The Commercial Observer launches a new online feature: Ask an Expert About…
Every other week we will have a resident expert for a Q-and-A about an aspect of commercial real estate in New York City.
Top attorney Barry LePatner, an expert on construction law and costs, will be available to answer your questions on Thursday and Friday. Please submit any questions to either the Comments box below or email them to Commercial Observer editor Tom Acitelli at firstname.lastname@example.org. They will be passed along to Mr. LePatner and answered in the order they are received.
Tune in Thursday and Friday for his answers.
Q: What’s holding up construction at Ground Zero? Does Silverstein build all three of his towers? Why or why not? – Thursday 9:10 a.m.
A: More than eight years after 9/11, Ground Zero remains a political and construction quagmire. Even those directly participating in the project — involving over 100 different contactors, 19 public agencies and two embattled developers — readily acknowledge they see no short-term conclusion in sight.
The Freedom Tower, taken back from Silverstein Properties by the Port Authority in 2006, is still being designed and is amazingly scheduled for completion in 2013. Other towers will not be started or completed until 2012-2016. The Memorial will not be finished until late in 2011.
The project is certain to expend public funds involving billions of dollars in cost overruns.
It is, in short, a political nightmare. When the final numbers are calculated, Ground Zero will sadly rank as a bigger boondoggle than Boston’s Big Dig.
The answer? Impose a moratorium on all Ground Zero work until the completion of final design drawings encompassing the transportation hub, the retail component and the Freedom Tower, not to mention the oft-neglected Performing Arts Center designed by Frank Gehry. Then, to bring this iconic site to a certain conclusion, require fixed-price contracts that ensure guaranteed completion dates, with contractors assuming all risks associated with cost overruns or delays.
Q: Given the construction layoffs recently in New York, do you think this will spur unions to relax pay and work demands? Unions are a big part of the higher costs of construction in New York, no? – Thursday 11:33 a.m.
A: Last May, the several building trade councils representing union members entered into an agreement designed to cut costs as much as 21 percent on large commercial projects. Real estate developers were not impressed.
Stephen Spinola, president of the Real Estate Board of New York, said, “It doesn’t go far enough.” He also said savings may be only between 3 percent and 8 percent, according to published reports.
The effort of contractors, who have lost over one million jobs nationwide during the downturn, is misguided. Contractors often bid at or below cost against each other for projects. After winning the contract with a “low bid,” they are effectively counting on making numerous change order claims during construction for “unanticipated” problems. The hope is to drive up the final construction cost to ensure a modest profit.
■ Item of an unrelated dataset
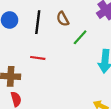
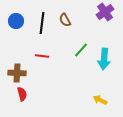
green line: (80, 37) -> (81, 50), moved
As we have seen from the construction projects under the U.S. government’s stimulus plan, bids that are awarded up to 28 percent below anticipated costs will lead to one of two results: either the contractors run out of money during the project and must abandon it; or they turn to the public or private owners and demand more money. The owner is then left to either fire the contractor and hire others to complete the work, or pay extortionate monies to see the project through to completion. A sorry prospect either way.
Owners who are contemplating new projects today must beware of low bids.
The answer is to secure true “fixed price contracts.” These ensure that construction does not begin until the design documents are complete and with a fixed construction budget. Just as important, they permit contractors a fair profit while agreeing to waive their right to make any future change orders during construction for “unanticipated” problems.
The primary goal is for the owner to secure construction cost certainty, an objective sorely missing from the overwhelming majority of projects.
Q: How can developers mitigate the costs of litigation at their sites to lower construction costs? What do they need to be doing ahead of time? – Thursday 2:21 p.m.
A: Most disputes during the construction process involve amounts less than $100,000. However, engaging in protracted litigation for disputes of this size is rarely cost effective. To alleviate this problem, our law firm has employed a one-day dispute resolution procedure. I strongly urge that, industry-wide, this procedure be part of all future contracts between the owner and the architects, any engineers and the construction team.
Essentially, it entails each party submitting its position paper to an arbiter (agreed to in advance and named in each contract), who agrees to meet for one day with both parties within 20 days from the date the dispute arises. A written decision is to be rendered within 48 hours, and is binding on all parties to the dispute. The results are threefold: It allows the project to move forward; limits the expended time and legal fees; and minimizes angry feelings that can build up if one party feels especially aggrieved for the length of the project over a perceived unfairness by the other.